Donato died of a heart attack while golfing on September 15, 2026, at the age of 89, ten days after the publication of his final cartoon. His death was announced by the Toronto Sun the following day.

===Tax dispute===
Donato had a dispute with the Canada Revenue Agency over the manner in which he donated some of his works to certain educational institutions in 1999 and 2001. He was partially successful in his appeal to the Tax Court of Canada, and was awarded costs in the case. The judgment was sustained on appeal to the Federal Court of Appeal.

===Painting===
Donato was also a landscape artist who worked in a style he called "bent realism". His paintings mostly depicted urban landscapes, particularly Toronto neighbourhoods. He also produced sports art, including works depicting hockey. By 2014, he was working on a children's book. His first art exhibition was held in 1968, and his work was subsequently exhibited in Canada and internationally. His paintings were shown at Harbour Gallery in Mississauga, as well as at exhibitions in New York, London and Johannesburg, South Africa.
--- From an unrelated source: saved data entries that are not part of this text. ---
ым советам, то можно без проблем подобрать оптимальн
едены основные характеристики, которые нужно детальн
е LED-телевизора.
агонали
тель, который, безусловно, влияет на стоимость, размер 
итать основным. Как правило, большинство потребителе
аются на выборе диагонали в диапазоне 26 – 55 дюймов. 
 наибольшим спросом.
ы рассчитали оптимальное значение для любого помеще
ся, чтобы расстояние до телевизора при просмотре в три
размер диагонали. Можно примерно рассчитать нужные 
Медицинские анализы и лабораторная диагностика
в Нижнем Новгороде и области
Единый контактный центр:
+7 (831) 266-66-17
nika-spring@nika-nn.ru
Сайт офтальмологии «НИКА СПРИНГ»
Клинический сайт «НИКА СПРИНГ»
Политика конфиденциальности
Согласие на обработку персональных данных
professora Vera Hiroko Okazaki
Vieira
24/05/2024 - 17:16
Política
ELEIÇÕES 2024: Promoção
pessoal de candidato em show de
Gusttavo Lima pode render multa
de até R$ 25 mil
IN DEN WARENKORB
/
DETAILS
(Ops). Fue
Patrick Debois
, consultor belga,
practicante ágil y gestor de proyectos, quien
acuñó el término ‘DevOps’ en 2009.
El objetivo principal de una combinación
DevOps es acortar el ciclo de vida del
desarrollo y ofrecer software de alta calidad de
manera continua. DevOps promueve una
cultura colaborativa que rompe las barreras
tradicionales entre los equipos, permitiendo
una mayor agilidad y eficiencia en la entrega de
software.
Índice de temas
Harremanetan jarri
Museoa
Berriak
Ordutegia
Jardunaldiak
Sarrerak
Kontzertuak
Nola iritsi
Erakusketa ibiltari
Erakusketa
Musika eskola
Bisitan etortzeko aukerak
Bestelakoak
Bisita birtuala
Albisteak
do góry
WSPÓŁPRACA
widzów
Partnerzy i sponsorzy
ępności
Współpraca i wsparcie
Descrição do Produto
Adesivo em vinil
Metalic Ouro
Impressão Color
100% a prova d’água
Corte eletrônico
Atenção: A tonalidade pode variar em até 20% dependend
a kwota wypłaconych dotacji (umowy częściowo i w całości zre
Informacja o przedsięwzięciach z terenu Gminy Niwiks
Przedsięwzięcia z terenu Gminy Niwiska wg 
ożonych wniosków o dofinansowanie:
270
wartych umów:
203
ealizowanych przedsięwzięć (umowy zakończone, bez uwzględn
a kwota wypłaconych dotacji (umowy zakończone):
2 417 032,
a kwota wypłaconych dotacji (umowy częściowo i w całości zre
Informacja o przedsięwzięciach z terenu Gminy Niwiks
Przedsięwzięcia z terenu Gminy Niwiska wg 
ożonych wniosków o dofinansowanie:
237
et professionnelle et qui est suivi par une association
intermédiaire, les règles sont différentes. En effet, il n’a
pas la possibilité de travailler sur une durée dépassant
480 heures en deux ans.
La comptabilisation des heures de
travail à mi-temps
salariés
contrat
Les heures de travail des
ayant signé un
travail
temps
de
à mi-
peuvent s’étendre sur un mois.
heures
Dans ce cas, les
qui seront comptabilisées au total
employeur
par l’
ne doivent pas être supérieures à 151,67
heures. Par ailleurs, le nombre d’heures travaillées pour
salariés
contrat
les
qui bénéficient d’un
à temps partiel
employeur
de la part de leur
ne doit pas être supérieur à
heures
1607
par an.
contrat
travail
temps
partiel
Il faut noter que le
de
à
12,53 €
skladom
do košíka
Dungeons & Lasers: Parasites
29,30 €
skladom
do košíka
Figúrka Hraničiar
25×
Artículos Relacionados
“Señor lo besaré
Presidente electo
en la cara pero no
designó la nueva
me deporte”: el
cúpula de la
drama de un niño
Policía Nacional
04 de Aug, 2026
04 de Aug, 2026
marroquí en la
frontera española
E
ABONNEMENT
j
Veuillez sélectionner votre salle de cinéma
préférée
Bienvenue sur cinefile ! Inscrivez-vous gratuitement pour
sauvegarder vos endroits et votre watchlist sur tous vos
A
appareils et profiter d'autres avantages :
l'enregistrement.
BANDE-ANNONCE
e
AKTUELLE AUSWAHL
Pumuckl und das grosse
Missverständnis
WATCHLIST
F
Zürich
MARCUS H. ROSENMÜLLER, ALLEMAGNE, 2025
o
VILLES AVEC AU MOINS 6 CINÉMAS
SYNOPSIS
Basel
==Awards and recognition==
Donato received the National Newspaper Award for editorial cartooning in 1976. In 1980, he won the Montreal Salon of Cartoons award for best editorial cartoon in the world. He served as president of both the Association of American Editorial Cartoonists and the Association of Canadian Editorial Cartoonists.

Donato's cartoons were sought by some of the politicians they depicted, including prime ministers and provincial premiers, who requested original drawings even when his depictions of them had been critical.

He was inducted into the Italian Walk of Fame in Toronto in 2014. In 2016, he was inducted into the Brampton Arts Walk of Fame. Later that year, Donato and journalist John Fraser were inducted into the Canadian News Hall of Fame. In 2018, Donato was inducted into the Scarborough Walk of Fame at Scarborough Town Centre, becoming his third induction into a walk of fame.